Having come of age during the mid-90’s New Economy boom, when the entrepreneurial ethos reigned supreme, many of them have a rugged, almost venture-capitalist spirit about raising campaign cash. They are used to schmoozing with the big boys, used to leapfrogging their way to positions of influence. “Some of this is clearly the post-Internet, we-can-do-anything spirit,” said John Caplan, the chief operating officer of Ford Models and a small-time bundler.
And many of the bundlers are used to squeezing large sums of money from the private sector.

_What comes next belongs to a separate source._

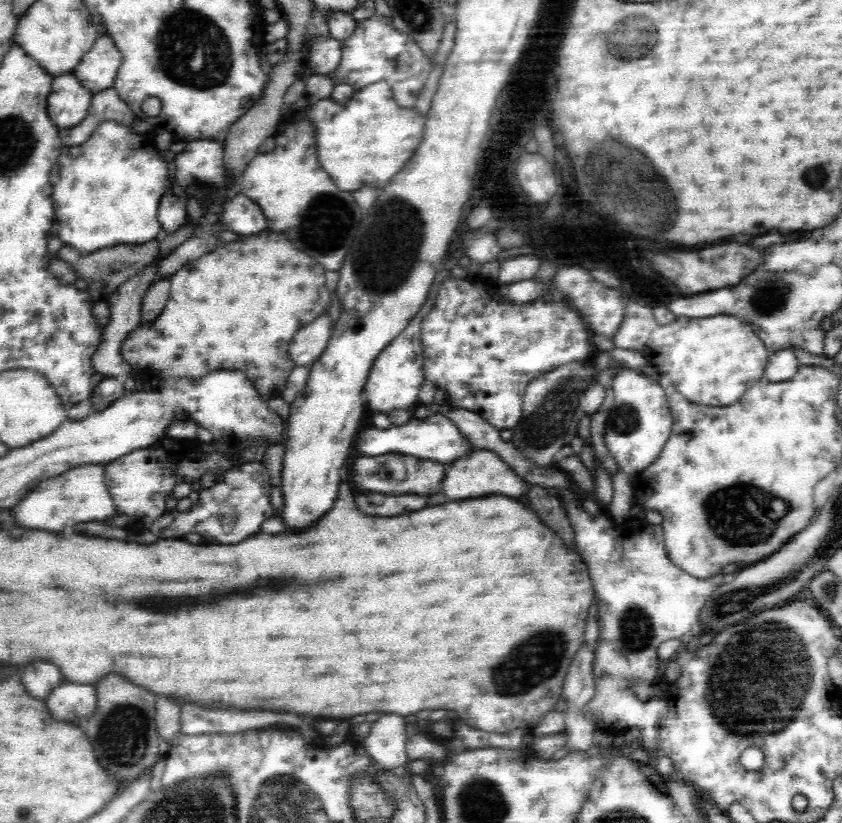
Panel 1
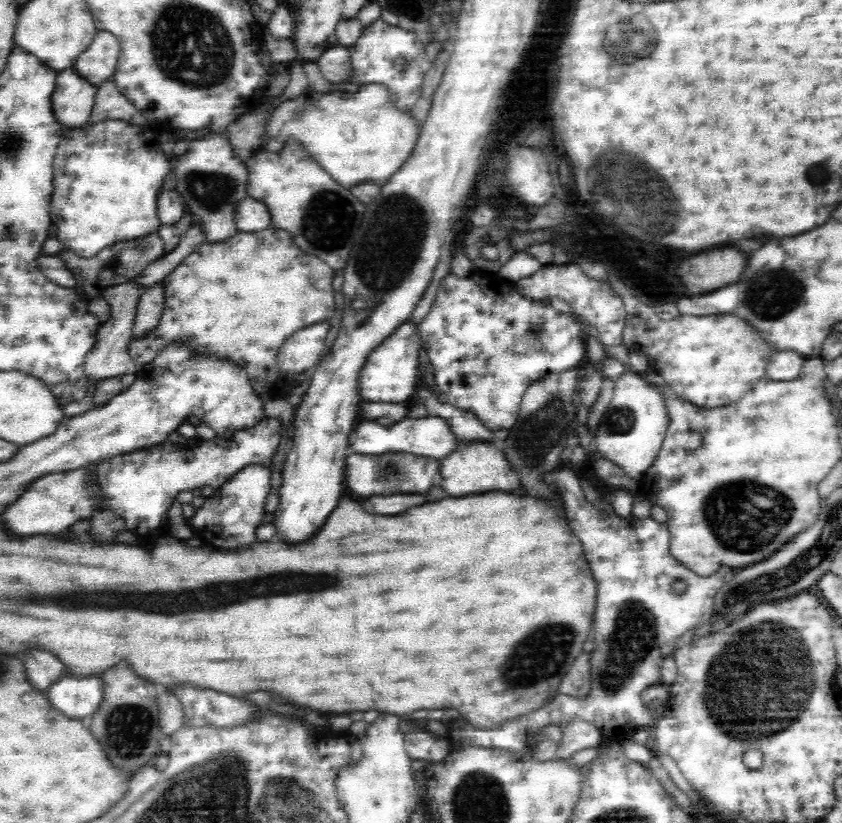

“If you’ve raised more than $150 million in private and public markets, raising $100,000 for a candidate is easy and rather straightforward,” said Jack D. Hidary, who expects to raise $150,000 for Mr. Kerry in September by hosting three top-dollar parties.
It’s Party Time
Party hosting seems to be the preferred fund-raising method for baby bundlers, in large part because it’s significantly less onerous-and far more efficient-than sitting down one-on-one with prospective donors. “The best way to [raise money] is to hold an event where the candidate or a surrogate is speaking, a meal or a coffee or a cocktail party, because it’s an opportunity to get people excited,” said Mr. Archer.
Being a top young fund-raiser is smart career planning. Thanks to his Midas fund-raising touch, Mr. Roccia has upped his profile in both business and politics, laying the groundwork should he choose to head to Washington someday (like many young bundlers, Mr. Roccia said he wouldn’t rule out politics down the road, though he insists he has no immediate Beltway dreams), or simply massaging his image among the finance elite. For instance, he now counts the Boston businessman and Kerry confidante Robert Crowe as a “close friend,” and he enjoys spending time with New York City finance chair Hassan Nemazee. Four weeks ago, he joined former Citibank executive Fernando Amandi as the co-chair of the Hispanic Kerry Leadership Council, a position that will boost his stature yet one more notch.
“People recognize that I saw someone who could be the next President of the United States, and people respect that,” he said. “I chose the right guy, I chose him early, and there he is-he might be the next President of the United States.”
Or, as Mr. Archer said before disappearing into the Premiere Club on Monday night, “We got respect.”